§ **Material**

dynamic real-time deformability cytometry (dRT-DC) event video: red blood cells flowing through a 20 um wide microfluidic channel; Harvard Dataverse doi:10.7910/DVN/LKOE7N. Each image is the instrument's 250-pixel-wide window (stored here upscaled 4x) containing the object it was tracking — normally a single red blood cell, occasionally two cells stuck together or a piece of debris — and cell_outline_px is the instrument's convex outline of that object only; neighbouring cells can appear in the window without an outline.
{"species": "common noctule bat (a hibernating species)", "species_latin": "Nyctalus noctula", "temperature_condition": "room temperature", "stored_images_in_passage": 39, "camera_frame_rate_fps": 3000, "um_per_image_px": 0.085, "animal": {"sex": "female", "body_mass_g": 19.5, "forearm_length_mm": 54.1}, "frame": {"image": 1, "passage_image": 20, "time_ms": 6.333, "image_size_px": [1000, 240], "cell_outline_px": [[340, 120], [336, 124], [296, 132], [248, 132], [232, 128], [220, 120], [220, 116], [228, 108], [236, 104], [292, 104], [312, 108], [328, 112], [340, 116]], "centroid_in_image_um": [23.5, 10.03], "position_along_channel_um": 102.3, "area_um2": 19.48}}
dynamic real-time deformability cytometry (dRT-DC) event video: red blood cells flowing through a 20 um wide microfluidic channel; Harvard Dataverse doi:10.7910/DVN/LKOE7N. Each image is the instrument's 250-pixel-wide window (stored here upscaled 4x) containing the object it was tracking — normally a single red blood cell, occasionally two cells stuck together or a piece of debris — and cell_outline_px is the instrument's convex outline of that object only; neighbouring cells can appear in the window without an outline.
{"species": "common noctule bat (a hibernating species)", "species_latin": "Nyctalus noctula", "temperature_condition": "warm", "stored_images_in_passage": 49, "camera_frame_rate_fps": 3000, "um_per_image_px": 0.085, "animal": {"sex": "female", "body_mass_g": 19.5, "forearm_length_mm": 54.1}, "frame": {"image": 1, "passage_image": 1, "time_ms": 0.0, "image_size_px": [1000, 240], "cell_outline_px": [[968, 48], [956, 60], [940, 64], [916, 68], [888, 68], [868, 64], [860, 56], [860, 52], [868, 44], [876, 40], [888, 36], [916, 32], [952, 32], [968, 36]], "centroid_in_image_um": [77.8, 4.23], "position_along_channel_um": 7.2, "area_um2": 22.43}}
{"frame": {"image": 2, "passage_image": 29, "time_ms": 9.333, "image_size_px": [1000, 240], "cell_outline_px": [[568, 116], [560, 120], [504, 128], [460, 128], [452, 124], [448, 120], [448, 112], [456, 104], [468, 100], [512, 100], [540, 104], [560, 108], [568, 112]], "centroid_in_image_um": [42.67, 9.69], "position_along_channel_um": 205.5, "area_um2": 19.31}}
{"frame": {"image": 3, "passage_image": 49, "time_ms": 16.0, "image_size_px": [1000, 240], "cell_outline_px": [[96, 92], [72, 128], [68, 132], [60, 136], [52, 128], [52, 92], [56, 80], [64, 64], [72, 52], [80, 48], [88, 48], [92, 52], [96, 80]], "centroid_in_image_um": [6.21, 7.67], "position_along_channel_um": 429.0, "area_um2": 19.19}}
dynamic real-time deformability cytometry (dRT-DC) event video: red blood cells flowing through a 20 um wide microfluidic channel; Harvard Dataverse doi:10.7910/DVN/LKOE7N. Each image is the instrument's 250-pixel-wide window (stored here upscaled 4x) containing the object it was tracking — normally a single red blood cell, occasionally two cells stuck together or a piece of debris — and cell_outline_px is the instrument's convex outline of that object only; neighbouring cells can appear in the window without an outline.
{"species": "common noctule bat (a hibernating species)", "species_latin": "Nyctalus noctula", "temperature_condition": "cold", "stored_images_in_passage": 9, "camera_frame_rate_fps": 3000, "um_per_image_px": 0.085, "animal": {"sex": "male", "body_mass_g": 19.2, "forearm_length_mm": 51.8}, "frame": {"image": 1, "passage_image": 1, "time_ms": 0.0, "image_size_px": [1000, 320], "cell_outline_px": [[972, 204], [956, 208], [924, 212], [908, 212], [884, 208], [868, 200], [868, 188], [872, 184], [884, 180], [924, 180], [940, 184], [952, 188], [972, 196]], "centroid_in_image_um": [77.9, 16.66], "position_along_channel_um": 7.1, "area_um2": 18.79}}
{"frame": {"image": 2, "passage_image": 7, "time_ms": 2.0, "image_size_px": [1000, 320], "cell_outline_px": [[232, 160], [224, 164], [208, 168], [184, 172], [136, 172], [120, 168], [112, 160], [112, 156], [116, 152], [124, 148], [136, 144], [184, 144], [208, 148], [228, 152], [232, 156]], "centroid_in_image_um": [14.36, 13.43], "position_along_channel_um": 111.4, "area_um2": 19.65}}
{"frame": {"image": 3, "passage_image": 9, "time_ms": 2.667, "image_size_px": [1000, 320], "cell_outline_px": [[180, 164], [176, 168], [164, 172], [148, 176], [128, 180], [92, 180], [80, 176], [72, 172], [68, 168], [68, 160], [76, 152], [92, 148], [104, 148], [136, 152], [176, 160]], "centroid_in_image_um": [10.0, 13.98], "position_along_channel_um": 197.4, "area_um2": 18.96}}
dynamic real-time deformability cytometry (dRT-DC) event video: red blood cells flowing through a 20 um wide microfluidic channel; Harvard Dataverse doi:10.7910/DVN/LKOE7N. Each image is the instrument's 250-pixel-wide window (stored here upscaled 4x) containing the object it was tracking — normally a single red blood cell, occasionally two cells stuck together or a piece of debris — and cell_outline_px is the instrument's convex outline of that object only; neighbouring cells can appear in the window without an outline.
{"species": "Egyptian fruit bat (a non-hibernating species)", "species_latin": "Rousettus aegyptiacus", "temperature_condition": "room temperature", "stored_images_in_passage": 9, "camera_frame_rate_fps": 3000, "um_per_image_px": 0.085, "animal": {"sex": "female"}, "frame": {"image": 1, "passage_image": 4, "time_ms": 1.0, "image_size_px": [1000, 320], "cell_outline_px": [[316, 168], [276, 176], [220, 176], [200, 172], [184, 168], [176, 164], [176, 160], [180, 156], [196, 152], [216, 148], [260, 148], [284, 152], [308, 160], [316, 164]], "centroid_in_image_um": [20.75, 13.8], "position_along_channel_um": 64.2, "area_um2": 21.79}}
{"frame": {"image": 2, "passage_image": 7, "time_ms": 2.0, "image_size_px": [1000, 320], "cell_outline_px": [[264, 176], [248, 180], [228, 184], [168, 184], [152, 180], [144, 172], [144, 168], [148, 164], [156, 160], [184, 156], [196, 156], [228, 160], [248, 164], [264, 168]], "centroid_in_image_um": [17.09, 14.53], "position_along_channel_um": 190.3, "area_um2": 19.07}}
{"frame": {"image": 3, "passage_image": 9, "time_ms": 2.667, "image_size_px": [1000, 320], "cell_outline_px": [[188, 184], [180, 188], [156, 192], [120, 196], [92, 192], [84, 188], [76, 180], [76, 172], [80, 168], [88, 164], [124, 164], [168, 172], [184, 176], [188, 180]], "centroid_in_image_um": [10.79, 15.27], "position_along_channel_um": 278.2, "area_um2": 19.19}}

§ **Goal**
Reproduce each record shown above without altering a single word.

§ **Answer to the problem**
dynamic real-time deformability cytometry (dRT-DC) event video: red blood cells flowing through a 20 um wide microfluidic channel; Harvard Dataverse doi:10.7910/DVN/LKOE7N. Each image is the instrument's 250-pixel-wide window (stored here upscaled 4x) containing the object it was tracking — normally a single red blood cell, occasionally two cells stuck together or a piece of debris — and cell_outline_px is the instrument's convex outline of that object only; neighbouring cells can appear in the window without an outline.
{"species": "common noctule bat (a hibernating species)", "species_latin": "Nyctalus noctula", "temperature_condition": "room temperature", "stored_images_in_passage": 39, "camera_frame_rate_fps": 3000, "um_per_image_px": 0.085, "animal": {"sex": "female", "body_mass_g": 19.5, "forearm_length_mm": 54.1}, "frame": {"image": 1, "passage_image": 20, "time_ms": 6.333, "image_size_px": [1000, 240], "cell_outline_px": [[340, 120], [336, 124], [296, 132], [248, 132], [232, 128], [220, 120], [220, 116], [228, 108], [236, 104], [292, 104], [312, 108], [328, 112], [340, 116]], "centroid_in_image_um": [23.5, 10.03], "position_along_channel_um": 102.3, "area_um2": 19.48}}
dynamic real-time deformability cytometry (dRT-DC) event video: red blood cells flowing through a 20 um wide microfluidic channel; Harvard Dataverse doi:10.7910/DVN/LKOE7N. Each image is the instrument's 250-pixel-wide window (stored here upscaled 4x) containing the object it was tracking — normally a single red blood cell, occasionally two cells stuck together or a piece of debris — and cell_outline_px is the instrument's convex outline of that object only; neighbouring cells can appear in the window without an outline.
{"species": "common noctule bat (a hibernating species)", "species_latin": "Nyctalus noctula", "temperature_condition": "warm", "stored_images_in_passage": 49, "camera_frame_rate_fps": 3000, "um_per_image_px": 0.085, "animal": {"sex": "female", "body_mass_g": 19.5, "forearm_length_mm": 54.1}, "frame": {"image": 1, "passage_image": 1, "time_ms": 0.0, "image_size_px": [1000, 240], "cell_outline_px": [[968, 48], [956, 60], [940, 64], [916, 68], [888, 68], [868, 64], [860, 56], [860, 52], [868, 44], [876, 40], [888, 36], [916, 32], [952, 32], [968, 36]], "centroid_in_image_um": [77.8, 4.23], "position_along_channel_um": 7.2, "area_um2": 22.43}}
{"frame": {"image": 2, "passage_image": 29, "time_ms": 9.333, "image_size_px": [1000, 240], "cell_outline_px": [[568, 116], [560, 120], [504, 128], [460, 128], [452, 124], [448, 120], [448, 112], [456, 104], [468, 100], [512, 100], [540, 104], [560, 108], [568, 112]], "centroid_in_image_um": [42.67, 9.69], "position_along_channel_um": 205.5, "area_um2": 19.31}}
{"frame": {"image": 3, "passage_image": 49, "time_ms": 16.0, "image_size_px": [1000, 240], "cell_outline_px": [[96, 92], [72, 128], [68, 132], [60, 136], [52, 128], [52, 92], [56, 80], [64, 64], [72, 52], [80, 48], [88, 48], [92, 52], [96, 80]], "centroid_in_image_um": [6.21, 7.67], "position_along_channel_um": 429.0, "area_um2": 19.19}}
dynamic real-time deformability cytometry (dRT-DC) event video: red blood cells flowing through a 20 um wide microfluidic channel; Harvard Dataverse doi:10.7910/DVN/LKOE7N. Each image is the instrument's 250-pixel-wide window (stored here upscaled 4x) containing the object it was tracking — normally a single red blood cell, occasionally two cells stuck together or a piece of debris — and cell_outline_px is the instrument's convex outline of that object only; neighbouring cells can appear in the window without an outline.
{"species": "common noctule bat (a hibernating species)", "species_latin": "Nyctalus noctula", "temperature_condition": "cold", "stored_images_in_passage": 9, "camera_frame_rate_fps": 3000, "um_per_image_px": 0.085, "animal": {"sex": "male", "body_mass_g": 19.2, "forearm_length_mm": 51.8}, "frame": {"image": 1, "passage_image": 1, "time_ms": 0.0, "image_size_px": [1000, 320], "cell_outline_px": [[972, 204], [956, 208], [924, 212], [908, 212], [884, 208], [868, 200], [868, 188], [872, 184], [884, 180], [924, 180], [940, 184], [952, 188], [972, 196]], "centroid_in_image_um": [77.9, 16.66], "position_along_channel_um": 7.1, "area_um2": 18.79}}
{"frame": {"image": 2, "passage_image": 7, "time_ms": 2.0, "image_size_px": [1000, 320], "cell_outline_px": [[232, 160], [224, 164], [208, 168], [184, 172], [136, 172], [120, 168], [112, 160], [112, 156], [116, 152], [124, 148], [136, 144], [184, 144], [208, 148], [228, 152], [232, 156]], "centroid_in_image_um": [14.36, 13.43], "position_along_channel_um": 111.4, "area_um2": 19.65}}
{"frame": {"image": 3, "passage_image": 9, "time_ms": 2.667, "image_size_px": [1000, 320], "cell_outline_px": [[180, 164], [176, 168], [164, 172], [148, 176], [128, 180], [92, 180], [80, 176], [72, 172], [68, 168], [68, 160], [76, 152], [92, 148], [104, 148], [136, 152], [176, 160]], "centroid_in_image_um": [10.0, 13.98], "position_along_channel_um": 197.4, "area_um2": 18.96}}
dynamic real-time deformability cytometry (dRT-DC) event video: red blood cells flowing through a 20 um wide microfluidic channel; Harvard Dataverse doi:10.7910/DVN/LKOE7N. Each image is the instrument's 250-pixel-wide window (stored here upscaled 4x) containing the object it was tracking — normally a single red blood cell, occasionally two cells stuck together or a piece of debris — and cell_outline_px is the instrument's convex outline of that object only; neighbouring cells can appear in the window without an outline.
{"species": "Egyptian fruit bat (a non-hibernating species)", "species_latin": "Rousettus aegyptiacus", "temperature_condition": "room temperature", "stored_images_in_passage": 9, "camera_frame_rate_fps": 3000, "um_per_image_px": 0.085, "animal": {"sex": "female"}, "frame": {"image": 1, "passage_image": 4, "time_ms": 1.0, "image_size_px": [1000, 320], "cell_outline_px": [[316, 168], [276, 176], [220, 176], [200, 172], [184, 168], [176, 164], [176, 160], [180, 156], [196, 152], [216, 148], [260, 148], [284, 152], [308, 160], [316, 164]], "centroid_in_image_um": [20.75, 13.8], "position_along_channel_um": 64.2, "area_um2": 21.79}}
{"frame": {"image": 2, "passage_image": 7, "time_ms": 2.0, "image_size_px": [1000, 320], "cell_outline_px": [[264, 176], [248, 180], [228, 184], [168, 184], [152, 180], [144, 172], [144, 168], [148, 164], [156, 160], [184, 156], [196, 156], [228, 160], [248, 164], [264, 168]], "centroid_in_image_um": [17.09, 14.53], "position_along_channel_um": 190.3, "area_um2": 19.07}}
{"frame": {"image": 3, "passage_image": 9, "time_ms": 2.667, "image_size_px": [1000, 320], "cell_outline_px": [[188, 184], [180, 188], [156, 192], [120, 196], [92, 192], [84, 188], [76, 180], [76, 172], [80, 168], [88, 164], [124, 164], [168, 172], [184, 176], [188, 180]], "centroid_in_image_um": [10.79, 15.27], "position_along_channel_um": 278.2, "area_um2": 19.19}}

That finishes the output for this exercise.